This wasn't supposed to happen to the Los Angeles Angels of Anaheim.

After an offseason that saw them sign not only the best player on the planet in Albert Pujols, but the best pitcher available in C.J. Wilson, the Angels were not only going to contend for an American League West crown, they were being pegged as one of the best teams in baseball.

And rightfully so, by the way.

Pujols is what he is, but the addition of Wilson to an already loaded pitching staff that included Jered Weaver, Dan Haren and Ervin Santana figured to be enough to unseat a Texas Rangers team that had captured the last two division and league crowns.

At the very least it should have been enough to get the Angels to the postseason, given the added wild card teams. But, as they say, that is why you play the games.

Heading into Thursday, the Angels are just 6-12, but eight games back in the loss column of the Rangers. Now, of course, it is not even May yet, but eight games is eight games. And Texas is not exactly a team playing above its head here in the early going like, say, the Baltimore Orioles.

This is a Rangers team that has represented the AL in each of the past two seasons. Translation: they are not going anywhere, so if the Angels are going to be a factor, something has to change. And fast.

It's hard to lay the blame on any one player, but Pujols has been a huge disappointment. Perhaps the three-time NL MVP is overdoing it in trying to live up to the lofty $254 million deal he signed this winter, but he is mired in the worst stretch of his career, an 0-for-19 slide that has dipped his average to a mere .222. Not to mention he's yet to hit a home run and only has four RBIs on the year and even heard boos on the Angels' last homestand.

Things may have reached a boiling point on Wednesday when after a 3-2 loss to Tampa Bay, outfielder Torii Hunter seemingly called out manager Mike Scioscia.

"We have to fight a little harder," Hunter told the Los Angeles Times. "I don't think we believe we're trying that hard.
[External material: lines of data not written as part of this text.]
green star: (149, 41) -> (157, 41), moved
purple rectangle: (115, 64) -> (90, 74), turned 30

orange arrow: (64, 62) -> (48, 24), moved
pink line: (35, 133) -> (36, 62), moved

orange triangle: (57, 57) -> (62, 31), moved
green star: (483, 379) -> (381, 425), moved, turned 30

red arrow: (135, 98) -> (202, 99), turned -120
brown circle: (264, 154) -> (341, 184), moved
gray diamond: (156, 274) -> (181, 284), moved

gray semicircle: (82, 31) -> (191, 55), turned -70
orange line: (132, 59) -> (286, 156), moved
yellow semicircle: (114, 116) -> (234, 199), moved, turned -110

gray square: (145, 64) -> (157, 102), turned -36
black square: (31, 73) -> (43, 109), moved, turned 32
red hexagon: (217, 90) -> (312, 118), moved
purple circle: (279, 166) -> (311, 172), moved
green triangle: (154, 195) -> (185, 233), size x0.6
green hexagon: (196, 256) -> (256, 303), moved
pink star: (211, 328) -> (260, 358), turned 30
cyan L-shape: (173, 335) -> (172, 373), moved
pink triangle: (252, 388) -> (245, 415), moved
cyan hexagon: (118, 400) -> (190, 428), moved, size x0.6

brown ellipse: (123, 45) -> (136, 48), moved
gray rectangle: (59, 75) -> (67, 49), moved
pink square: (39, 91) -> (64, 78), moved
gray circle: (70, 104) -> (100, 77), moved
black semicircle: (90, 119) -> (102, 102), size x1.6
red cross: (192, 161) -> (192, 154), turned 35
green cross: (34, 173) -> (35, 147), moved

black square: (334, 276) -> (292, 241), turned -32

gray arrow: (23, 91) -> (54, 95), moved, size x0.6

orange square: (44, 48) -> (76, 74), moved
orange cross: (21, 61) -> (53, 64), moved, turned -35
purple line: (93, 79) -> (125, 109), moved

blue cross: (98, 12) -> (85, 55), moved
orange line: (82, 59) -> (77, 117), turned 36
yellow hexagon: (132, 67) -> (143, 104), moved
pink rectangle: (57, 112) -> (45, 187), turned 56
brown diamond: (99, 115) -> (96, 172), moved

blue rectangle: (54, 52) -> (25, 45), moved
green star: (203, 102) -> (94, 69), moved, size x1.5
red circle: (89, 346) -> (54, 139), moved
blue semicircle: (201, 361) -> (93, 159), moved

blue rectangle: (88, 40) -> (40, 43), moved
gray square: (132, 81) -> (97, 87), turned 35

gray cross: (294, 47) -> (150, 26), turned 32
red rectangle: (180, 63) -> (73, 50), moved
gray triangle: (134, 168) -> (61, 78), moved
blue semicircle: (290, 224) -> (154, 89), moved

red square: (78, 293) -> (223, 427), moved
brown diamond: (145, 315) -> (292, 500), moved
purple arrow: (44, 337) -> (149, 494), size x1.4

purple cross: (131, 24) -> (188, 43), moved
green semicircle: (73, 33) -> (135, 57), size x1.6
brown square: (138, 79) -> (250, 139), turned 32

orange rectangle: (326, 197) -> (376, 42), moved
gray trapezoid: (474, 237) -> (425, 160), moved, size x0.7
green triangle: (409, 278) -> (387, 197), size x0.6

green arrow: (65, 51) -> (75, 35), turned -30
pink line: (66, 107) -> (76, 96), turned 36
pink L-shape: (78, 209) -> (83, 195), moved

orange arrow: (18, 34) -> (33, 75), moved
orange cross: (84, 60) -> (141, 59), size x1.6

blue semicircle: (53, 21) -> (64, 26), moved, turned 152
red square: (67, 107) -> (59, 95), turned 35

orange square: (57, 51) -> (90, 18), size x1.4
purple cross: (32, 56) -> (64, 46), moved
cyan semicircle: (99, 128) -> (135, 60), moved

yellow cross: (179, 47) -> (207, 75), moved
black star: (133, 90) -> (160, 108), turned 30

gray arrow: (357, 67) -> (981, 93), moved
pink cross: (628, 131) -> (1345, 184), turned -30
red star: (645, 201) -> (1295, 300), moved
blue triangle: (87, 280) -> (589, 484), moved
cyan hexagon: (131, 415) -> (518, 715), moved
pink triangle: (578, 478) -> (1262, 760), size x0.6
We're just going through the motions. We have to do what we're capable of doing. That's everybody; not just the players."

Hunter was apparently miffed about Scioscia's failure to call a bunt with two runners on base in the second inning, which led to the Angels being held scoreless following back-to-back singles to begin the frame.

Now let's get this straight: Scioscia might be the best manager in baseball. He won a World Series with the Angels in 2002 and is currently the only active skipper to have won 1,000 games with his current team.

But the question has to be asked, could Scioscia be in some trouble?

Owner Arte Moreno is not exactly George Steinbrenner in the mid 1980s, but he's also not someone who is going to sit on his hands, either, especially after an offseason that saw him dole out more than $300 million to improve a club that has missed the playoffs in each of the past two years.

Firing Scioscia now is probably the knee-jerkiest of all knee-jerk reactions, but like they say, you can't fire the players. There have been better managers than Scioscia who have been fired before.

Sometimes change just has to happen, but Scioscia has surely earned the right to at least try and get the situation straightened out.

But if this lingers for another couple of weeks, all bets are off.